While I consider myself to primarily be a fiction writer, I can’t seem to get away from poetry in 2018 so far. In January, I learned how to promote my chapbook, Bone China Girls: A Poetic Account of a Female Crime, on Instagram, which has been an ongoing project. My friend’s New Year’s resolution is to read more poetry and I’ve provided him with some helpful sources. At the end of January, I had the honor of serving as a judge for Poetry Out Loud, a poetry recitation competition. One of my best friends from college is pursuing his MFA and asked me to read and comment on his thesis. As a cherry on top of the whole poetic sundae, I’ve also been moved to write several poems in response to the Parkland school shooting, as well as the prevailing angst in our country overall.
People keep asking how I’m coming along with the young adult novel I’ve been working on for the last few years, but the truth is, I don’t really feel God drawing me to write fiction right now. I’m tempted to get anxious about this, thinking about how time is passing me by, lots of my friends are already legitimately published, trends are changing and by the time I get this thing done, nobody will care about it. To be entirely transparent, I’ve struggled recently with whether all those people who told me I shouldn’t study creative writing because I’ll never get a decent job were right. They surround my bed when I can’t sleep, shaking their fingers at me and saying, “We told you so.”
This is a bit of a digression, but I share it because I think it’s important to reinforce both for myself and other readers who might be struggling with this that when we have these thoughts, they NEVER come from God. 1 Timothy 1:7 states, “God has not given us a spirit of fear, but of power and of love and of a sound mind.” For further scriptural support, check out God’s ultimate advice for staying focused on the right things: “Trust in the Lord with all your heart, and lean not to your own understanding. In all your ways, acknowledge Him, and He will direct your paths” (Proverbs 3:5-6). The Lord will never lead us to fear the future or to storm ahead with our own plans. He asks us to be obedient and follow His direction. For writers, this means obedience to what He calls us to write, whether in subject matter or genre, as well as to be trusting of His timing.
The focus on poetry that the Lord has given me recently has caused me to think a great deal about what it means to Him. Just as creativity matters to God, I believe poetry also matters to Him. This is clear from the fact that two entire books of the Bible are composed solely of poetry: Psalms and The Song of Solomon. In the first, poetry is used for numerous purposes, including the praise of God, expressions of thankfulness, and even words of despair. The second expresses in beautiful language and metaphors both the earthly love between a man and a woman and, on a deeper level, the love of God for His people. Taken together, these two books illustrate both God’s side of our relationship with Him and the ways that we relate to Him directly. I am reminded of the lyrics of a beautiful song by the folk music duo Dave Carter and Tracy Grammer: “In praise and lamentation, peace and desperation; any way I do, I come into the presence of the Lord.”

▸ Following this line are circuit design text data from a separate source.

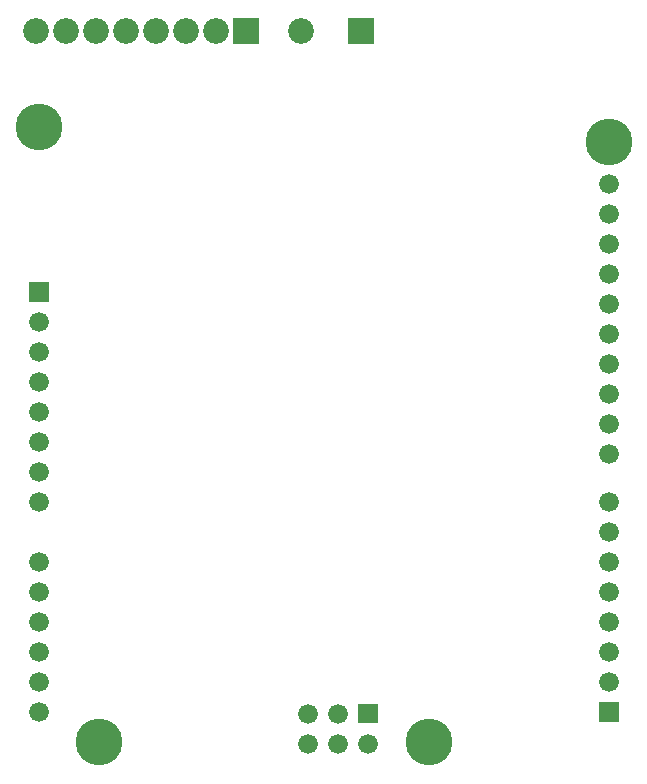
<source format=gbr>
G04 start of page 7 for group -4062 idx -4062 *
G04 Title: (unknown), soldermask *
G04 Creator: pcb 20140316 *
G04 CreationDate: Wed 30 Mar 2016 07:43:05 PM GMT UTC *
G04 For: ndholmes *
G04 Format: Gerber/RS-274X *
G04 PCB-Dimensions (mil): 2100.00 2700.00 *
G04 PCB-Coordinate-Origin: lower left *
%MOIN*%
%FSLAX25Y25*%
%LNBOTTOMMASK*%
%ADD64C,0.0860*%
%ADD63C,0.1560*%
%ADD62C,0.0660*%
%ADD61C,0.0001*%
G54D61*G36*
X196700Y23300D02*Y16700D01*
X203300D01*
Y23300D01*
X196700D01*
G37*
G54D62*X200000Y30000D03*
Y40000D03*
Y50000D03*
Y60000D03*
Y70000D03*
G54D63*X140000Y10000D03*
G54D62*X119803Y9449D03*
X109803D03*
X99803D03*
G54D61*G36*
X116503Y22749D02*Y16149D01*
X123103D01*
Y22749D01*
X116503D01*
G37*
G54D62*X109803Y19449D03*
X99803D03*
X10000Y130000D03*
Y120000D03*
Y110000D03*
Y100000D03*
Y90000D03*
Y70000D03*
Y60000D03*
Y50000D03*
Y40000D03*
Y30000D03*
Y20000D03*
G54D63*X30000Y10000D03*
G54D62*X200000Y80000D03*
Y90000D03*
Y106000D03*
Y116000D03*
Y126000D03*
Y136000D03*
Y146000D03*
Y156000D03*
Y166000D03*
Y176000D03*
Y186000D03*
Y196000D03*
G54D63*Y210000D03*
G54D61*G36*
X6700Y163300D02*Y156700D01*
X13300D01*
Y163300D01*
X6700D01*
G37*
G54D62*X10000Y150000D03*
Y140000D03*
G54D63*Y215000D03*
G54D64*X59000Y247000D03*
X49000D03*
X39000D03*
X29000D03*
X19000D03*
X9000D03*
G54D61*G36*
X113200Y251300D02*Y242700D01*
X121800D01*
Y251300D01*
X113200D01*
G37*
G36*
X74700D02*Y242700D01*
X83300D01*
Y251300D01*
X74700D01*
G37*
G54D64*X69000Y247000D03*
X97500D03*
M02*

</source>
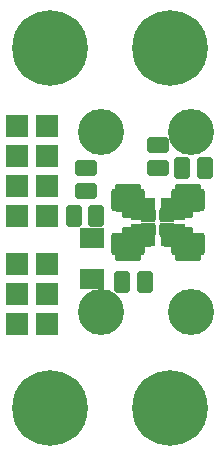
<source format=gbr>
%TF.GenerationSoftware,KiCad,Pcbnew,7.0.7-7.0.7~ubuntu23.04.1*%
%TF.CreationDate,2023-09-17T08:07:36+00:00*%
%TF.ProjectId,CLKGEN02,434c4b47-454e-4303-922e-6b696361645f,rev?*%
%TF.SameCoordinates,Original*%
%TF.FileFunction,Soldermask,Bot*%
%TF.FilePolarity,Negative*%
%FSLAX46Y46*%
G04 Gerber Fmt 4.6, Leading zero omitted, Abs format (unit mm)*
G04 Created by KiCad (PCBNEW 7.0.7-7.0.7~ubuntu23.04.1) date 2023-09-17 08:07:36*
%MOMM*%
%LPD*%
G01*
G04 APERTURE LIST*
G04 Aperture macros list*
%AMRoundRect*
0 Rectangle with rounded corners*
0 $1 Rounding radius*
0 $2 $3 $4 $5 $6 $7 $8 $9 X,Y pos of 4 corners*
0 Add a 4 corners polygon primitive as box body*
4,1,4,$2,$3,$4,$5,$6,$7,$8,$9,$2,$3,0*
0 Add four circle primitives for the rounded corners*
1,1,$1+$1,$2,$3*
1,1,$1+$1,$4,$5*
1,1,$1+$1,$6,$7*
1,1,$1+$1,$8,$9*
0 Add four rect primitives between the rounded corners*
20,1,$1+$1,$2,$3,$4,$5,0*
20,1,$1+$1,$4,$5,$6,$7,0*
20,1,$1+$1,$6,$7,$8,$9,0*
20,1,$1+$1,$8,$9,$2,$3,0*%
G04 Aperture macros list end*
%ADD10RoundRect,0.200000X-0.762000X-0.762000X0.762000X-0.762000X0.762000X0.762000X-0.762000X0.762000X0*%
%ADD11C,6.400000*%
%ADD12C,3.900000*%
%ADD13RoundRect,0.200000X0.762000X-0.762000X0.762000X0.762000X-0.762000X0.762000X-0.762000X-0.762000X0*%
%ADD14RoundRect,0.200000X0.698500X-0.444500X0.698500X0.444500X-0.698500X0.444500X-0.698500X-0.444500X0*%
%ADD15RoundRect,0.200000X-0.444500X-0.698500X0.444500X-0.698500X0.444500X0.698500X-0.444500X0.698500X0*%
%ADD16RoundRect,0.200000X-0.849630X0.650240X-0.849630X-0.650240X0.849630X-0.650240X0.849630X0.650240X0*%
%ADD17RoundRect,0.200000X-0.698500X0.444500X-0.698500X-0.444500X0.698500X-0.444500X0.698500X0.444500X0*%
%ADD18RoundRect,0.200000X0.850000X0.750000X-0.850000X0.750000X-0.850000X-0.750000X0.850000X-0.750000X0*%
%ADD19RoundRect,0.200000X0.900000X1.000000X-0.900000X1.000000X-0.900000X-1.000000X0.900000X-1.000000X0*%
%ADD20RoundRect,0.200000X0.800000X0.675000X-0.800000X0.675000X-0.800000X-0.675000X0.800000X-0.675000X0*%
%ADD21RoundRect,0.200000X0.700000X0.650000X-0.700000X0.650000X-0.700000X-0.650000X0.700000X-0.650000X0*%
%ADD22RoundRect,0.200000X1.200000X0.750000X-1.200000X0.750000X-1.200000X-0.750000X1.200000X-0.750000X0*%
%ADD23RoundRect,0.200000X0.450000X0.400000X-0.450000X0.400000X-0.450000X-0.400000X0.450000X-0.400000X0*%
G04 APERTURE END LIST*
D10*
%TO.C,J1*%
X2286000Y17272000D03*
X4826000Y17272000D03*
X2286000Y14732000D03*
X4826000Y14732000D03*
X2286000Y12192000D03*
X4826000Y12192000D03*
%TD*%
%TO.C,J3*%
X2286000Y28956000D03*
X4826000Y28956000D03*
X2286000Y26416000D03*
X4826000Y26416000D03*
X2286000Y23876000D03*
X4826000Y23876000D03*
%TD*%
D11*
%TO.C,M1*%
X5080000Y5080000D03*
%TD*%
%TO.C,M2*%
X5080000Y35560000D03*
%TD*%
%TO.C,M3*%
X15240000Y5080000D03*
%TD*%
%TO.C,M4*%
X15240000Y35560000D03*
%TD*%
D12*
%TO.C,X9*%
X17018000Y13208000D03*
X17018000Y28448000D03*
X9398000Y28448000D03*
X9398000Y13208000D03*
%TD*%
D13*
%TO.C,J2*%
X2286000Y21336000D03*
X4826000Y21336000D03*
%TD*%
D14*
%TO.C,C1*%
X14224000Y25463500D03*
X14224000Y27368500D03*
%TD*%
D15*
%TO.C,C2*%
X16319500Y25400000D03*
X18224500Y25400000D03*
%TD*%
%TO.C,C3*%
X11239500Y15748000D03*
X13144500Y15748000D03*
%TD*%
D16*
%TO.C,D1*%
X8636000Y16029940D03*
X8636000Y19530060D03*
%TD*%
D17*
%TO.C,R1*%
X8128000Y25400000D03*
X8128000Y23495000D03*
%TD*%
D15*
%TO.C,R2*%
X7112000Y21336000D03*
X9017000Y21336000D03*
%TD*%
D18*
%TO.C,X1*%
X15494000Y19728000D03*
X12954000Y19728000D03*
X12954000Y21928000D03*
X15494000Y21928000D03*
%TD*%
D19*
%TO.C,X2*%
X16764000Y18728000D03*
X11684000Y18728000D03*
X11684000Y22928000D03*
X16764000Y22928000D03*
%TD*%
D20*
%TO.C,X3*%
X15674000Y19578000D03*
X12774000Y19578000D03*
X12774000Y22078000D03*
X15674000Y22078000D03*
%TD*%
D21*
%TO.C,X4*%
X15524000Y19828000D03*
X12924000Y19828000D03*
X12924000Y21828000D03*
X15524000Y21828000D03*
%TD*%
D20*
%TO.C,X6*%
X16224000Y19578000D03*
X12224000Y19578000D03*
X12224000Y22078000D03*
X16224000Y22078000D03*
%TD*%
D22*
%TO.C,X7*%
X16764000Y18978000D03*
X11684000Y18978000D03*
X11684000Y22678000D03*
X16764000Y22678000D03*
%TD*%
D23*
%TO.C,X8*%
X15049000Y20203000D03*
X13399000Y20203000D03*
X13399000Y21453000D03*
X15049000Y21453000D03*
%TD*%
M02*

</source>
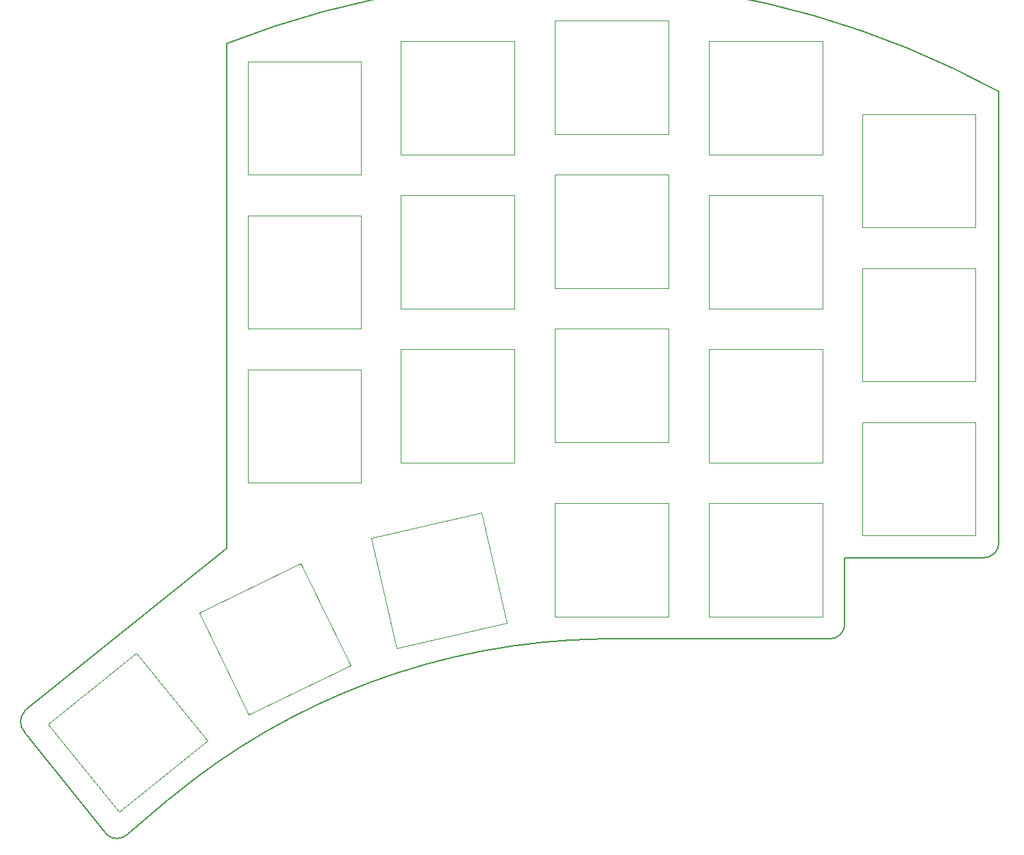
<source format=gm1>
G04 #@! TF.GenerationSoftware,KiCad,Pcbnew,5.1.8*
G04 #@! TF.CreationDate,2020-12-01T11:37:34+01:00*
G04 #@! TF.ProjectId,puggle-plate-top,70756767-6c65-42d7-906c-6174652d746f,rev?*
G04 #@! TF.SameCoordinates,Original*
G04 #@! TF.FileFunction,Profile,NP*
%FSLAX46Y46*%
G04 Gerber Fmt 4.6, Leading zero omitted, Abs format (unit mm)*
G04 Created by KiCad (PCBNEW 5.1.8) date 2020-12-01 11:37:34*
%MOMM*%
%LPD*%
G01*
G04 APERTURE LIST*
G04 #@! TA.AperFunction,Profile*
%ADD10C,0.150000*%
G04 #@! TD*
G04 #@! TA.AperFunction,Profile*
%ADD11C,0.100000*%
G04 #@! TD*
G04 APERTURE END LIST*
D10*
X110883323Y-103251000D02*
X85979000Y-123317000D01*
D11*
X88848365Y-124963599D02*
X99726757Y-116154451D01*
X97659118Y-135843973D02*
X88848365Y-124963599D01*
X99726757Y-116154451D02*
X108537510Y-127034825D01*
X108537510Y-127034825D02*
X97659118Y-135843973D01*
X107494643Y-111218595D02*
X120075850Y-105082331D01*
X113632025Y-123802094D02*
X107494643Y-111218595D01*
X120075850Y-105082331D02*
X126213232Y-117665829D01*
X126213232Y-117665829D02*
X113632025Y-123802094D01*
X128779677Y-101956833D02*
X142418788Y-98807996D01*
X131929088Y-115598428D02*
X128779677Y-101956833D01*
X142418788Y-98807996D02*
X145568198Y-112449592D01*
X145568198Y-112449592D02*
X131929088Y-115598428D01*
X165508875Y-97663000D02*
X165508875Y-111663425D01*
X151511000Y-97663000D02*
X165508875Y-97663000D01*
X165508875Y-111663425D02*
X151511000Y-111663425D01*
X151511000Y-111663425D02*
X151511000Y-97663000D01*
X184558875Y-97663000D02*
X184558875Y-111663425D01*
X170561000Y-111663425D02*
X170561000Y-97663000D01*
X170561000Y-97663000D02*
X184558875Y-97663000D01*
X184558875Y-111663425D02*
X170561000Y-111663425D01*
X189484000Y-87630000D02*
X203481875Y-87630000D01*
X189484000Y-101630425D02*
X189484000Y-87630000D01*
X127535875Y-81121250D02*
X127535875Y-95121675D01*
X127535875Y-95121675D02*
X113538000Y-95121675D01*
X113538000Y-81121250D02*
X127535875Y-81121250D01*
X113538000Y-95121675D02*
X113538000Y-81121250D01*
X146458875Y-78613000D02*
X146458875Y-92613425D01*
X146458875Y-92613425D02*
X132461000Y-92613425D01*
X132461000Y-78613000D02*
X146458875Y-78613000D01*
X132461000Y-92613425D02*
X132461000Y-78613000D01*
X165508875Y-76073000D02*
X165508875Y-90073425D01*
X165508875Y-90073425D02*
X151511000Y-90073425D01*
X151511000Y-76073000D02*
X165508875Y-76073000D01*
X151511000Y-90073425D02*
X151511000Y-76073000D01*
X184558875Y-78613000D02*
X184558875Y-92613425D01*
X203481875Y-101630425D02*
X189484000Y-101630425D01*
X170561000Y-92613425D02*
X170561000Y-78613000D01*
X203481875Y-87630000D02*
X203481875Y-101630425D01*
X170561000Y-78613000D02*
X184558875Y-78613000D01*
X184558875Y-92613425D02*
X170561000Y-92613425D01*
X189484000Y-68580000D02*
X203481875Y-68580000D01*
X189484000Y-82580425D02*
X189484000Y-68580000D01*
X127535875Y-62071250D02*
X127535875Y-76071675D01*
X127535875Y-76071675D02*
X113538000Y-76071675D01*
X113538000Y-62071250D02*
X127535875Y-62071250D01*
X113538000Y-76071675D02*
X113538000Y-62071250D01*
X146458875Y-59563000D02*
X146458875Y-73563425D01*
X146458875Y-73563425D02*
X132461000Y-73563425D01*
X132461000Y-59563000D02*
X146458875Y-59563000D01*
X132461000Y-73563425D02*
X132461000Y-59563000D01*
X165508875Y-57023000D02*
X165508875Y-71023425D01*
X165508875Y-71023425D02*
X151511000Y-71023425D01*
X151511000Y-57023000D02*
X165508875Y-57023000D01*
X151511000Y-71023425D02*
X151511000Y-57023000D01*
X184558875Y-59563000D02*
X184558875Y-73563425D01*
X203481875Y-82580425D02*
X189484000Y-82580425D01*
X170561000Y-73563425D02*
X170561000Y-59563000D01*
X203481875Y-68580000D02*
X203481875Y-82580425D01*
X170561000Y-59563000D02*
X184558875Y-59563000D01*
X184558875Y-73563425D02*
X170561000Y-73563425D01*
X189484000Y-63530425D02*
X189484000Y-49530000D01*
X189484000Y-49530000D02*
X203481875Y-49530000D01*
X203481875Y-63530425D02*
X189484000Y-63530425D01*
X203481875Y-49530000D02*
X203481875Y-63530425D01*
X170561000Y-54513425D02*
X170561000Y-40513000D01*
X170561000Y-40513000D02*
X184558875Y-40513000D01*
X184558875Y-54513425D02*
X170561000Y-54513425D01*
X184558875Y-40513000D02*
X184558875Y-54513425D01*
X151511000Y-51973425D02*
X151511000Y-37973000D01*
X151511000Y-37973000D02*
X165508875Y-37973000D01*
X165508875Y-51973425D02*
X151511000Y-51973425D01*
X165508875Y-37973000D02*
X165508875Y-51973425D01*
X132461000Y-54513425D02*
X132461000Y-40513000D01*
X132461000Y-40513000D02*
X146458875Y-40513000D01*
X146458875Y-54513425D02*
X132461000Y-54513425D01*
X146458875Y-40513000D02*
X146458875Y-54513425D01*
X113538000Y-57021675D02*
X113538000Y-43021250D01*
X113538000Y-43021250D02*
X127535875Y-43021250D01*
X127535875Y-57021675D02*
X113538000Y-57021675D01*
X127535875Y-43021250D02*
X127535875Y-57021675D01*
D10*
X103910062Y-134140931D02*
X98706076Y-138557000D01*
X85979000Y-126011076D02*
X96012000Y-138557000D01*
X85979000Y-126011076D02*
G75*
G02*
X85979000Y-123317000I1347038J1347038D01*
G01*
X206375000Y-102489000D02*
X206375000Y-46736000D01*
X98706076Y-138557000D02*
G75*
G02*
X96012000Y-138557000I-1347038J1347038D01*
G01*
X185420000Y-114427000D02*
X156972000Y-114427000D01*
X187325000Y-112522000D02*
X187325000Y-104394000D01*
X204470000Y-104394000D02*
X187325000Y-104394000D01*
X206375000Y-102489000D02*
G75*
G02*
X204470000Y-104394000I-1905000J0D01*
G01*
X187325000Y-112522000D02*
G75*
G02*
X185420000Y-114427000I-1905000J0D01*
G01*
X110883323Y-40798260D02*
X110883323Y-103251000D01*
X110883323Y-40798261D02*
G75*
G02*
X206375000Y-46736000I41400217J-105020165D01*
G01*
X103910062Y-134140931D02*
G75*
G02*
X156972000Y-114427000I54569090J-65610329D01*
G01*
M02*

</source>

But there’s another less visible reason why poetry matters to God. It is because He Himself is a poet. Ephesians 2:10, Paul writes, “For we are his workmanship, created in Christ Jesus for good works, which God prepared beforehand, that we should walk in them.” The Greek word for “workmanship” is poiema, which means “something made.” It also is the origin of our modern English words “poetry” and “poem.” God is the ultimate Poet, and we are His creations. I think of the process I go through to write a poem, how it involves the deliberate and meaningful arrangement of lines, the choosing of just the right words. And then I think of the Lord taking that great of care with me, with you, with us, and it absolutely blows my mind. It’s a powerful revelation of His creativity and His love. While one might argue that it is a pretty big leap to apply modern language words to derive meaning from a text composed when those words did not exist, I submit that the Holy Spirit is not bound by time or even the evolution of a language. To me, it’s no coincide given that poetry is such an integral part of scripture.
So, I’m not getting much done on my novel. But so what? Poetry is giving me the chance to help friends better understand their own work and the work of others. It’s enabling me to process some very complicated emotions I have about the current state of the world. It’s even helped me to promote my book. Most of all, it has helped me to understand that I am God’s own poem, and because of this, I don’t need to worry about the timing of what I write and when. I take direction from Him.